Escribo siendo una mujer cis que decidió ser madre. Con mucho deseo y amor colectivo. Soy madre y además fui gestante.

El cuento romántico ya lo escuché, lo tengo matrizado en mí. Pero entiendo necesario contar el otro, el lado B, el duro, el triste, el que está vedado para nosotras.

Desde que fui gestante descubrí que las madres no se quejaban. ¡A mí me dolía todo el cuerpo! 30 años –digamos que bien vividos– se sentían en el cuerpo con una persona creciéndome en el él. Entre mis órganos, entre mis huesos. Me quejaba mucho y mis amigues darán fe de ello.

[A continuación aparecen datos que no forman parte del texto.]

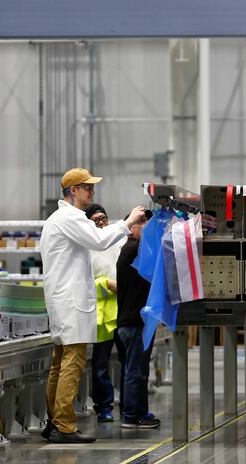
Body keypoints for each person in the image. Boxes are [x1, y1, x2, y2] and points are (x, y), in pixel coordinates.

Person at [40, 167, 147, 444]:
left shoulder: (63, 218)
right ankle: (63, 426)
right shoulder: (68, 217)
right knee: (71, 364)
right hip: (70, 302)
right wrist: (128, 222)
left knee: (60, 364)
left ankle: (53, 422)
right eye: (87, 187)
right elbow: (99, 241)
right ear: (73, 190)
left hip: (66, 301)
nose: (92, 192)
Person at [115, 216, 160, 429]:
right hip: (134, 322)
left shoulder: (131, 249)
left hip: (130, 320)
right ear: (132, 227)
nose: (149, 229)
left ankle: (134, 412)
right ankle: (133, 415)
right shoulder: (135, 250)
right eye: (144, 224)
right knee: (136, 370)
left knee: (134, 370)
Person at [85, 203, 124, 423]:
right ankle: (104, 406)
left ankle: (129, 406)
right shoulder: (86, 247)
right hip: (100, 314)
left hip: (122, 310)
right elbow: (85, 279)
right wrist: (106, 284)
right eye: (96, 219)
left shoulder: (117, 241)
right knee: (100, 365)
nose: (101, 222)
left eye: (104, 218)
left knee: (128, 362)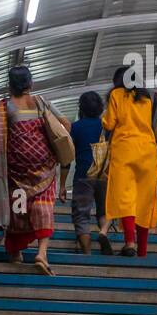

Ante eso, mucha gente me recordaba que sarna con gusto no pica, y muchas mujeres decían que de eso no se habla. Sólo en la íntima.

De los dolores musculares, de los huesos, de la acidez crónica, de no dormir, de no poder respirar, de no poder caminar, de los pies hinchados. De los dolores inusitados, del miedo permanente, de los viajes de la cabeza. Bancársela como sabemos las mujeres, “sin quejas”.

De las opiniones de todes, todo el tiempo, en el bondi, en el ascensor, en el laburo. Cualquiera que te ve embarazada siente la potestad para hablarte de su experiencia, y contarte lo que quiera, y opinar de lo que quiera. Sin contemplar en absoluto tu sensibilidad de gestante. Y vos ahí, sin quejarte.

Del dolor de muerte del parto, de la lactancia de las primeras horas, del viaje hormonal, físico, mental, emocional y material en que se convierte su ser en minutos. Cambiás por completo en unos minutos, y mientras tenés la obligación de ser feliz y recibir a la visita, sin quejarte.

Aprendí viendo a mis amigas y a mis hermanas parir que es tan sensible, tan particular y tan individual ese sentir, que acompañar es preguntar, es contener, es apoyar y también es dejar llorar. Llorar de emoción, de miedo, de tristeza, de puro desencaje.

Y ahí viene maternar, y llega con magia la culpa cristiana del deber ser, de ese ser único, amado, mágico, que todo lo sabe, todo lo puede y todo lo resiste. Y recuerden, que no se queja.

La culpa oprime, entristece, ahoga.

La de dar poco tiempo la teta, y todo lo que te dicen sobre el vínculo y el amor a tu hije con fundamentalismos que no contemplan a cada una en cada maternidad. O los comentarios como “¿sigue tomando teta con dos años?”. Con otros modelos que tampoco contemplan la unicidad del vínculo, del contexto y de cada realidad.

Y después el laburo. La culpa de laburar y de salir, y de querer salir y querer no estar todo el día con tu hija, y los cuestionamientos sobre tu sensibilidad. O de querer estar todo el día y no irte a trabajar al mes y medio, y la tristeza del despegue, y la poca comprensión del mundo de esa mujer que estás siendo, de esa tristeza que te habita. Porque a priori siempre hay un juicio de valor para cada cosa.

O el cuento de “todo lo gasto en mis hijes” y tener como un valor lindo andar con los calzones harapientos para que tus pibes tengan “todo”.

Y este es un cuento interminable. He leído en estos días y he visto columnas, videos, y muchas manifestaciones en redes sobre las malas madres. Cada una con un cuento que siento como propio, aunque con otra historia. Porque el relato es político, y las atragantadas por el modelo somos muchas. Cada vez más.

Las madres nos cansamos horrible, lloramos de cansadas, lloramos de agobiadas y de puro tristes. Porque ante todo, la presión social te queda guardada en el inconsciente y lo permitido, a lo sumo, es llorar en el baño.

La injusticia y la opresión, les aseguro, no se nos pasa ni con un día de spa ni con un celular nuevo ni con flores ni descuentos ni adentro del shopping. Se pasa hablando de esto, con comprensión y sororidad, para acompañar a las otras a vivir su maternidad de la manera en que las haga feliz.

Me quiero quejar de mi maternidad deseada, me quiero quejar de mi gestación deseada, me quiero quejar. Reclamo mi derecho a quejarme. Y de hacerlo colectivo, y de hacerlo política.

A por maternidades libres del mercado y del patriarcado.